▶ Instructions for the task
For the entries that follow, state how many lines include the word "Python", giving the number and nothing else.

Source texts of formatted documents
_ _ _ _

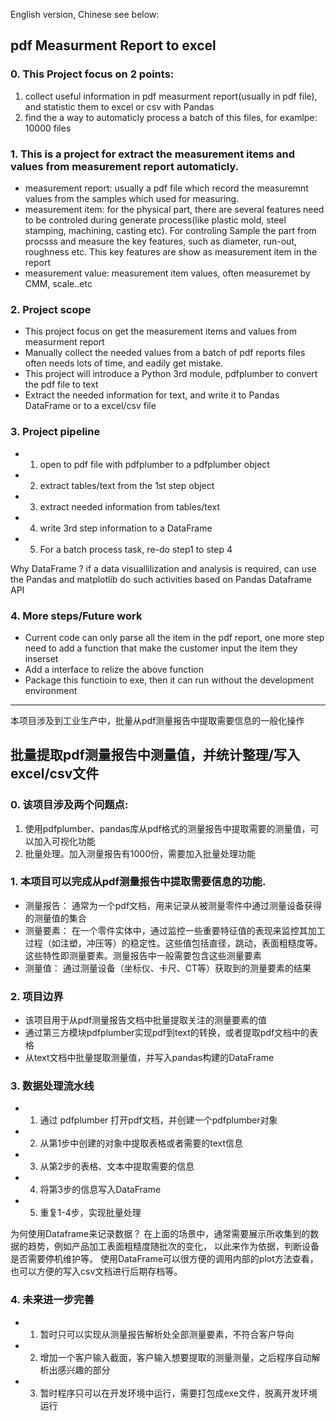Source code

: English version, Chinese see below:
## pdf Measurment Report to excel
### 0. This Project focus on 2 points:
 1. collect useful information in pdf measurment report(usually in pdf file), and statistic them to excel or csv with Pandas
 2. find the a way to automaticly process a batch of this files, for examlpe: 10000 files

### 1. This is a project for extract the measurement items and values from measurement report automaticly.

  - measurement report: usually a pdf file which record the measuremnt values from the samples
    which used for measuring.
  - measurement item: for the physical part, there are several features need to be controled
    during generate process(like plastic mold, steel stamping, machining, casting etc). For controling
    Sample the part from procsss and measure the key features, such as diameter, run-out, roughness etc.
    This key features are show as measurement item in the report
  - measurement value: measurement item values, often measuremet by CMM, scale..etc

### 2. Project scope

  - This project focus on get the measurement items and values from measurment report
  - Manually collect the needed values from a batch of pdf reports files often needs lots of time, and eadily get mistake.
  - This project will introduce a Python 3rd module, pdfplumber to convert the pdf file to text
  - Extract the needed information for text, and write it to Pandas DataFrame or to a excel/csv file

### 3. Project pipeline
  - 1. open to pdf file with pdfplumber to a pdfplumber object
  - 2. extract tables/text from the 1st step object
  - 3. extract needed information from tables/text
  - 4. write 3rd step information to a DataFrame
  - 5. For a batch process task, re-do step1 to step 4

Why DataFrame ?
if a data visuallilization and analysis is required, can use the Pandas and matplotlib do such
activities based on Pandas Dataframe API

### 4. More steps/Future work
  - Current code can only parse all the item in the pdf report, one more step need to add a function that make the customer input the item they inserset
  - Add a interface to relize the above function
  - Package this functioin to exe, then it can run without the development environment
-----------------------------------------------------------------

本项目涉及到工业生产中，批量从pdf测量报告中提取需要信息的一般化操作
## 批量提取pdf测量报告中测量值，并统计整理/写入excel/csv文件
### 0. 该项目涉及两个问题点:
 1. 使用pdfplumber、pandas库从pdf格式的测量报告中提取需要的测量值，可以加入可视化功能
 2. 批量处理。加入测量报告有1000份，需要加入批量处理功能

### 1. 本项目可以完成从pdf测量报告中提取需要信息的功能.

 - 测量报告： 通常为一个pdf文档，用来记录从被测量零件中通过测量设备获得的测量值的集合
 - 测量要素： 在一个零件实体中，通过监控一些重要特征值的表现来监控其加工过程（如注塑，冲压等）的稳定性。这些值包括直径，跳动，表面粗糙度等。
   这些特性即测量要素。测量报告中一般需要包含这些测量要素
 - 测量值： 通过测量设备（坐标仪、卡尺、CT等）获取到的测量要素的结果


### 2. 项目边界

  - 该项目用于从pdf测量报告文档中批量提取关注的测量要素的值
  - 通过第三方模块pdfplumber实现pdf到text的转换，或者提取pdf文档中的表格
  - 从text文档中批量提取测量值，并写入pandas构建的DataFrame

### 3. 数据处理流水线
  - 1. 通过 pdfplumber 打开pdf文档，并创建一个pdfplumber对象
  - 2. 从第1步中创建的对象中提取表格或者需要的text信息
  - 3. 从第2步的表格、文本中提取需要的信息
  - 4. 将第3步的信息写入DataFrame
  - 5. 重复1-4步，实现批量处理

为何使用Dataframe来记录数据？
在上面的场景中，通常需要展示所收集到的数据的趋势，例如产品加工表面粗糙度随批次的变化，
以此来作为依据，判断设备是否需要停机维护等。
使用DataFrame可以很方便的调用内部的plot方法查看，也可以方便的写入csv文档进行后期存档等。

### 4. 未来进一步完善
 - 1. 暂时只可以实现从测量报告解析处全部测量要素，不符合客户导向
 - 2. 增加一个客户输入截面，客户输入想要提取的测量测量，之后程序自动解析出感兴趣的部分
 - 3. 暂时程序只可以在开发环境中运行，需要打包成exe文件，脱离开发环境运行
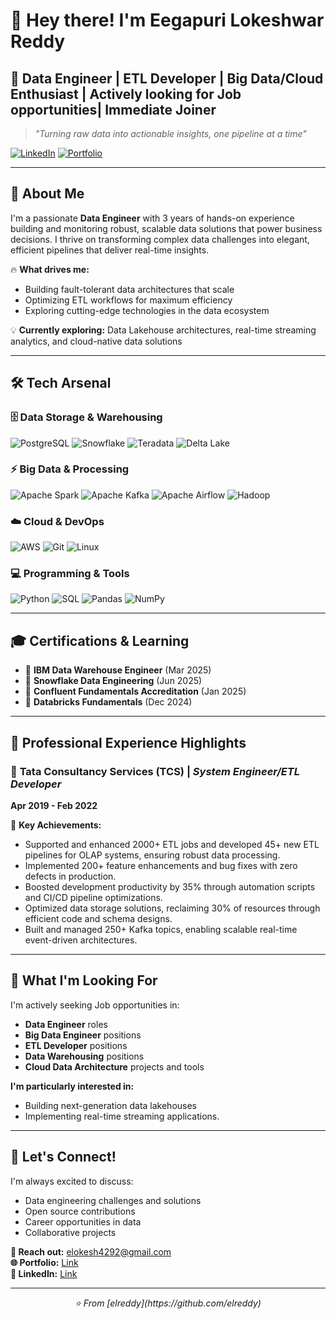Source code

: # 👋 Hey there! I'm Eegapuri Lokeshwar Reddy

## 🚀 Data Engineer | ETL Developer | Big Data/Cloud  Enthusiast | Actively looking for Job opportunities| Immediate Joiner

> *"Turning raw data into actionable insights, one pipeline at a time"*

[![LinkedIn](https://img.shields.io/badge/LinkedIn-0077B5?style=for-the-badge&logo=linkedin&logoColor=white)]([https://linkedin.com/in/your-profile](https://www.linkedin.com/in/eegapuri-lokeshwar-reddy-281327308))
[![Portfolio](https://img.shields.io/badge/Portfolio-FF5722?style=for-the-badge&logo=google-chrome&logoColor=white)](https://elreddy-portfolio.lovable.app/)

---

## 🎯 About Me

I'm a passionate **Data Engineer** with 3 years of hands-on experience building and monitoring  robust, scalable data solutions that power business decisions. I thrive on transforming complex data challenges into elegant, efficient pipelines that deliver real-time insights.

🔥 **What drives me:**
- Building fault-tolerant data architectures that scale
- Optimizing ETL workflows for maximum efficiency
- Exploring cutting-edge technologies in the data ecosystem

💡 **Currently exploring:** Data Lakehouse architectures, real-time streaming analytics, and cloud-native data solutions

---

## 🛠️ Tech Arsenal

### 🗄️ **Data Storage & Warehousing**
![PostgreSQL](https://img.shields.io/badge/PostgreSQL-316192?style=flat-square&logo=postgresql&logoColor=white)
![Snowflake](https://img.shields.io/badge/Snowflake-29B5E8?style=flat-square&logo=snowflake&logoColor=white)
![Teradata](https://img.shields.io/badge/Teradata-F37440?style=flat-square&logo=teradata&logoColor=white)
![Delta Lake](https://img.shields.io/badge/Delta%20Lake-00ADD8?style=flat-square&logo=delta&logoColor=white)

### ⚡ **Big Data & Processing**
![Apache Spark](https://img.shields.io/badge/Apache%20Spark-E25A1C?style=flat-square&logo=apache-spark&logoColor=white)
![Apache Kafka](https://img.shields.io/badge/Apache%20Kafka-231F20?style=flat-square&logo=apache-kafka&logoColor=white)
![Apache Airflow](https://img.shields.io/badge/Apache%20Airflow-017CEE?style=flat-square&logo=apache-airflow&logoColor=white)
![Hadoop](https://img.shields.io/badge/Hadoop-66CCFF?style=flat-square&logo=apache-hadoop&logoColor=white)

### ☁️ **Cloud & DevOps**
![AWS](https://img.shields.io/badge/AWS-232F3E?style=flat-square&logo=amazon-aws&logoColor=white)
![Git](https://img.shields.io/badge/Git-F05032?style=flat-square&logo=git&logoColor=white)
![Linux](https://img.shields.io/badge/Linux-FCC624?style=flat-square&logo=linux&logoColor=black)

### 💻 **Programming & Tools**
![Python](https://img.shields.io/badge/Python-3776AB?style=flat-square&logo=python&logoColor=white)
![SQL](https://img.shields.io/badge/SQL-4479A1?style=flat-square&logo=postgresql&logoColor=white)
![Pandas](https://img.shields.io/badge/Pandas-150458?style=flat-square&logo=pandas&logoColor=white)
![NumPy](https://img.shields.io/badge/NumPy-013243?style=flat-square&logo=numpy&logoColor=white)

---
## 🎓 Certifications & Learning

- 🏅 **IBM Data Warehouse Engineer** (Mar 2025)
- 🏅 **Snowflake Data Engineering** (Jun 2025)
- 🏅 **Confluent Fundamentals Accreditation** (Jan 2025)
- 🏅 **Databricks Fundamentals** (Dec 2024)
---

## 💼 Professional Experience Highlights

### 🏢 **Tata Consultancy Services (TCS)** | *System Engineer/ETL Developer*
**Apr 2019 - Feb 2022**

🎯 **Key Achievements:**
- Supported and enhanced 2000+ ETL jobs and developed 45+ new ETL pipelines for OLAP systems, ensuring robust data processing.
- Implemented 200+ feature enhancements and bug fixes with zero defects in production.
- Boosted development productivity by 35% through automation scripts and CI/CD pipeline optimizations.
- Optimized data storage solutions, reclaiming 30% of resources through efficient code and schema designs.
- Built and managed 250+ Kafka topics, enabling scalable real-time event-driven architectures.
---

## 🌟 What I'm Looking For

I'm actively seeking Job opportunities in:
- **Data Engineer** roles
- **Big Data Engineer** positions
- **ETL Developer** positions
- **Data Warehousing** positions
- **Cloud Data Architecture** projects and tools

**I'm particularly interested in:**
- Building next-generation data lakehouses
- Implementing real-time streaming applications.
---

## 🤝 Let's Connect!

I'm always excited to discuss:
- Data engineering challenges and solutions
- Open source contributions
- Career opportunities in data
- Collaborative projects

**📧 Reach out:** elokesh4292@gmail.com  
**🌐 Portfolio:** [Link](https://elreddy-portfolio.lovable.app)  
**💼 LinkedIn:** [Link](https://www.linkedin.com/in/eegapuri-lokeshwar-reddy-281327308)

---

<div align="center">
  <i>⭐ From [elreddy](https://github.com/elreddy)</i>
</div>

_ _ _ _

▶ Response to the exercise
2